Монфор молчал. Качнул тяжелой головой — скорее в знак почтения к сану, чем из желания отвечать. Сколько раз ему задавали такие же вопросы за последние несколько дней?

— Монсиньор Арнаут Амори, и тот против. Вы не должны воевать с католическим королем. Монсиньор Арнаут никогда не бегал битвы, но здесь…

(А Арнаут Амори, некстати подумалось цистерцианскому аббату, Арнаут, глава их Ордена, совсем недавно бок о бок с доном Пейре рубил мавров под Толосой. Сам привел двухтысячный отряд из Нарбонна, облачил старое худое тело в кольчугу… А как все радовались, помнится, когда пришли из-за гор добрые вести! Мирмамолино, проклятый Кордовский эмир, разбит наголову, Реконкиста считай завершена — теперь марокканцы лет пять носу в Кастилию не покажут… И где теперь наша слава, где наша радость, дон Пейре? Ах, монсиньор Арнаут, нынешний примас Лангедока, как же много у вас причин не желать войны с королем Арагонским…)

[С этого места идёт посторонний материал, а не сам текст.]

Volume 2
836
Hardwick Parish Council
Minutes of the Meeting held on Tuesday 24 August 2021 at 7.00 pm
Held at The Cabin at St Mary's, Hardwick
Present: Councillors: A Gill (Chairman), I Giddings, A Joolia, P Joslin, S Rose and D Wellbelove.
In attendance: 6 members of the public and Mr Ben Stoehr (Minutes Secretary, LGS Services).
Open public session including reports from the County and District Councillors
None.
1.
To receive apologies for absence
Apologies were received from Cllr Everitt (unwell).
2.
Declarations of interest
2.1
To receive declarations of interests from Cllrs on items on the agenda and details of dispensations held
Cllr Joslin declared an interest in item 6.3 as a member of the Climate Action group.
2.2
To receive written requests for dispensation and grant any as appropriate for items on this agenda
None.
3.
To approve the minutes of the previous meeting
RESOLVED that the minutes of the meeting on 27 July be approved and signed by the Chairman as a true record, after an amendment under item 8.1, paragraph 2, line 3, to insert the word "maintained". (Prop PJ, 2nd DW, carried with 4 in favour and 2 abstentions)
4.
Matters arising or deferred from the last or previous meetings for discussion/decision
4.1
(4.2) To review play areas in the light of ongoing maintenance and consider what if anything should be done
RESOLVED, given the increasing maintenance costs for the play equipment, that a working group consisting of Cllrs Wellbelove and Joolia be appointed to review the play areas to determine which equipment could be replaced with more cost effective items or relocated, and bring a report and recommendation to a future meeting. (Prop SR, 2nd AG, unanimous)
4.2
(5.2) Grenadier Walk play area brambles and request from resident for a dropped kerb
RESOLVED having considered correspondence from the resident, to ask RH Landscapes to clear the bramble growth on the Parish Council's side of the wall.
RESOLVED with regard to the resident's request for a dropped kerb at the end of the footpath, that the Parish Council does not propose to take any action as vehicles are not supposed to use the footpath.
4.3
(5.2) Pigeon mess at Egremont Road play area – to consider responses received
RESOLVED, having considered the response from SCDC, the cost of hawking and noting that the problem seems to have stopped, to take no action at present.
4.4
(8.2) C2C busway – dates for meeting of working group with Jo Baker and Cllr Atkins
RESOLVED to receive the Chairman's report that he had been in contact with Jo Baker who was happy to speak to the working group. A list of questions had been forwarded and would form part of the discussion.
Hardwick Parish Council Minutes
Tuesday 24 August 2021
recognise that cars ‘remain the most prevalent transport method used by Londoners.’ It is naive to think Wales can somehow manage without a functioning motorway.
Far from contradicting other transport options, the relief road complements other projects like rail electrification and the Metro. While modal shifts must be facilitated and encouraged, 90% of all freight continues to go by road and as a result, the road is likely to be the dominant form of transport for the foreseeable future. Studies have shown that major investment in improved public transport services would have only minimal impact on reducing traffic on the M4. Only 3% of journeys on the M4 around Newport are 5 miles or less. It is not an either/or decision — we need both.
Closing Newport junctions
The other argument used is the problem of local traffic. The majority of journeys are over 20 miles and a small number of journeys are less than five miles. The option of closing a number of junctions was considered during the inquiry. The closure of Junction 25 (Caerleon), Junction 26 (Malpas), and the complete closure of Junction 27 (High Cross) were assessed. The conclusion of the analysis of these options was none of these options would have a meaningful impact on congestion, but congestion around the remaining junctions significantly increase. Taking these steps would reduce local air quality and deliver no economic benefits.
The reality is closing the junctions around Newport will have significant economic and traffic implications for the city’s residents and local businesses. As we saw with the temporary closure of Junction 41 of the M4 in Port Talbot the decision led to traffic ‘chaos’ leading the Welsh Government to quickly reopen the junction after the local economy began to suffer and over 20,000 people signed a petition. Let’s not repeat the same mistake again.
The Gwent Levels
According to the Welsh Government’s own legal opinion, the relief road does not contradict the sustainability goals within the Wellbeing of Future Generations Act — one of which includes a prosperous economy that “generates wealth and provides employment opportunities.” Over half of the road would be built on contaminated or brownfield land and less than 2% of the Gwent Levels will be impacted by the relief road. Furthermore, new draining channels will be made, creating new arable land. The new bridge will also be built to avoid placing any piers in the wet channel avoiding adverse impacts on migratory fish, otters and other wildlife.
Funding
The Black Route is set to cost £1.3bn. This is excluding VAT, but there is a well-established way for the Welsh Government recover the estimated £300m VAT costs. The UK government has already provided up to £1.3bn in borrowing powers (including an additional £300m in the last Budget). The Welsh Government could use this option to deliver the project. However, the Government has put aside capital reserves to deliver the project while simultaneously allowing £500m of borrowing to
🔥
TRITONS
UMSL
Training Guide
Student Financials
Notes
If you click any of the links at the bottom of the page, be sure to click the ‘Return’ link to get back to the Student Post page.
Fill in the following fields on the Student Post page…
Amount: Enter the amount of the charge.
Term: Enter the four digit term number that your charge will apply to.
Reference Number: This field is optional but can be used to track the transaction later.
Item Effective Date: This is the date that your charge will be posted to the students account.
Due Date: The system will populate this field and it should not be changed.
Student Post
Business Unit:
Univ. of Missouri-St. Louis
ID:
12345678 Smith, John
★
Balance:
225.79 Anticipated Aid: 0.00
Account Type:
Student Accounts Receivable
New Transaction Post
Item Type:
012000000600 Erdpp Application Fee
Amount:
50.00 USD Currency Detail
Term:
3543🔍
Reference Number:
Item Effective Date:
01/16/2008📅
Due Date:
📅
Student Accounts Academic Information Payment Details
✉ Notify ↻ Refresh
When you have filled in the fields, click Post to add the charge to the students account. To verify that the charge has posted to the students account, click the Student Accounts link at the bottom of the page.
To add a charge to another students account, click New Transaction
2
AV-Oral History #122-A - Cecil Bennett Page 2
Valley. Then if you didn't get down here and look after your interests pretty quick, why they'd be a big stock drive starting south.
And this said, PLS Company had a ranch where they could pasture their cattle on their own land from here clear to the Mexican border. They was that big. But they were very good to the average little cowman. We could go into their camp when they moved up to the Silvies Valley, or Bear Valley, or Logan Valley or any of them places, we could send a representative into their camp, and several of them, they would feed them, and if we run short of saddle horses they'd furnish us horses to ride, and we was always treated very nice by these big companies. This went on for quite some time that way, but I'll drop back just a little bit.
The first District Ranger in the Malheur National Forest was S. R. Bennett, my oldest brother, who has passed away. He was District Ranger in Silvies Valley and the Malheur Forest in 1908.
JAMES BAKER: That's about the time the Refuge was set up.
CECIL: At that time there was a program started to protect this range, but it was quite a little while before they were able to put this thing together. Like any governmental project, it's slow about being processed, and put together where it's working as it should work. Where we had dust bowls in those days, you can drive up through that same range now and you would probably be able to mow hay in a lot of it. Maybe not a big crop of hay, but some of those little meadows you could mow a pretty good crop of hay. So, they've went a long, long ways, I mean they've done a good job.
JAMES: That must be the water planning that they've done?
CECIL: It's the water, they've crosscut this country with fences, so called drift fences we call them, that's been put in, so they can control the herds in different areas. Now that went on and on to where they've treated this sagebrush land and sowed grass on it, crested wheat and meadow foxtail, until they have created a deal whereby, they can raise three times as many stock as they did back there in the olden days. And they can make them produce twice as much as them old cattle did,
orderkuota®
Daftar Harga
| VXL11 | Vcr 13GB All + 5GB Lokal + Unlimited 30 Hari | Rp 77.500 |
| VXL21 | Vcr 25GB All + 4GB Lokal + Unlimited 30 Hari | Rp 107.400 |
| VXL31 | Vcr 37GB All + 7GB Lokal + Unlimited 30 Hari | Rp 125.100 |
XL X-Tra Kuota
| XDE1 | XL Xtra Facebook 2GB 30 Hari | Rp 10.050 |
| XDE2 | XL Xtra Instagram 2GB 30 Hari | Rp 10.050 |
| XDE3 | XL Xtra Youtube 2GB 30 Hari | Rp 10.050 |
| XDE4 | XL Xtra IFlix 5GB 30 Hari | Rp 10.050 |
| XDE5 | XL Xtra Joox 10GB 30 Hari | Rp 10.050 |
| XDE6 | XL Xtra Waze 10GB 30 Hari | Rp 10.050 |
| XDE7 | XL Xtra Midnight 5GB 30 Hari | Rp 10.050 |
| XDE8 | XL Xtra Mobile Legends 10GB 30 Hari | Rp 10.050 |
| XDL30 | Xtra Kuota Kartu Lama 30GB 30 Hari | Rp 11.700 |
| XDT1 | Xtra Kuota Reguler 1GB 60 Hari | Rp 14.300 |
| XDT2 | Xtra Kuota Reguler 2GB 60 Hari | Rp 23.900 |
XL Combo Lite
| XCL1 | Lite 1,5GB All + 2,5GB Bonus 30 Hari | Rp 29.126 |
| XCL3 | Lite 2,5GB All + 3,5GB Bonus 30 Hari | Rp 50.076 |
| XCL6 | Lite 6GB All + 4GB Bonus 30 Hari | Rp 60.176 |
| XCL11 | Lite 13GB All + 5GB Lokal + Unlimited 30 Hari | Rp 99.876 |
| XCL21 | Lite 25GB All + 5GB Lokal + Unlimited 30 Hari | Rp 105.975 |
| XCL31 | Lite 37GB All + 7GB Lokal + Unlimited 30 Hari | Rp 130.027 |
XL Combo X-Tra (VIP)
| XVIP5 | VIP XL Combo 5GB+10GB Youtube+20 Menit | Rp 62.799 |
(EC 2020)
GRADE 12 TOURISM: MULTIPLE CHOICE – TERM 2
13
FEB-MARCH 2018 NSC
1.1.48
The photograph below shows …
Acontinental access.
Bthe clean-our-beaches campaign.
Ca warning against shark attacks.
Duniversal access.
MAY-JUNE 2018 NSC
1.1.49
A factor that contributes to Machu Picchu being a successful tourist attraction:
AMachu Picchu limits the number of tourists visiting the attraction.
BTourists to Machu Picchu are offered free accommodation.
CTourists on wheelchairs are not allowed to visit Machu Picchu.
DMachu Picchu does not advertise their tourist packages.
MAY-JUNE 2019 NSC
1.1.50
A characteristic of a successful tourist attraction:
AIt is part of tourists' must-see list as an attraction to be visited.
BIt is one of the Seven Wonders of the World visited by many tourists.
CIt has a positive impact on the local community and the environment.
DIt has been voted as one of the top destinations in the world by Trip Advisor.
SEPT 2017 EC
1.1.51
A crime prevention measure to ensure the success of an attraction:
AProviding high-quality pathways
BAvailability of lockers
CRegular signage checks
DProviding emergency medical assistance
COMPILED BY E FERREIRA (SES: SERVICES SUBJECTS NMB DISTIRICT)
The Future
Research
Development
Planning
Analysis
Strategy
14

А Монфор все молчал. Смотрел своими светлыми франкскими глазами — совсем чужие у них глаза, вовсе непонятно, как читать настоящие чувства на таком холодном закрытом лице…

— Сколько у вас бойцов? Если посчитать всех вместе, с отрядами вашего брата и с теми, что в городе — сколько?

— Довольно, чтобы победить. С Божьей помощью.

— Здравый смысл подсказывает, сыне, что лучше было бы пытаться решить дело миром. Король арагонский достаточно разумен, чтобы пойти на переговоры, его цель — не уничтожить вас, а восстановить в правах своих родичей и вассалов. Кроме того, предзнаменования… Ваша супруга видела дурной сон.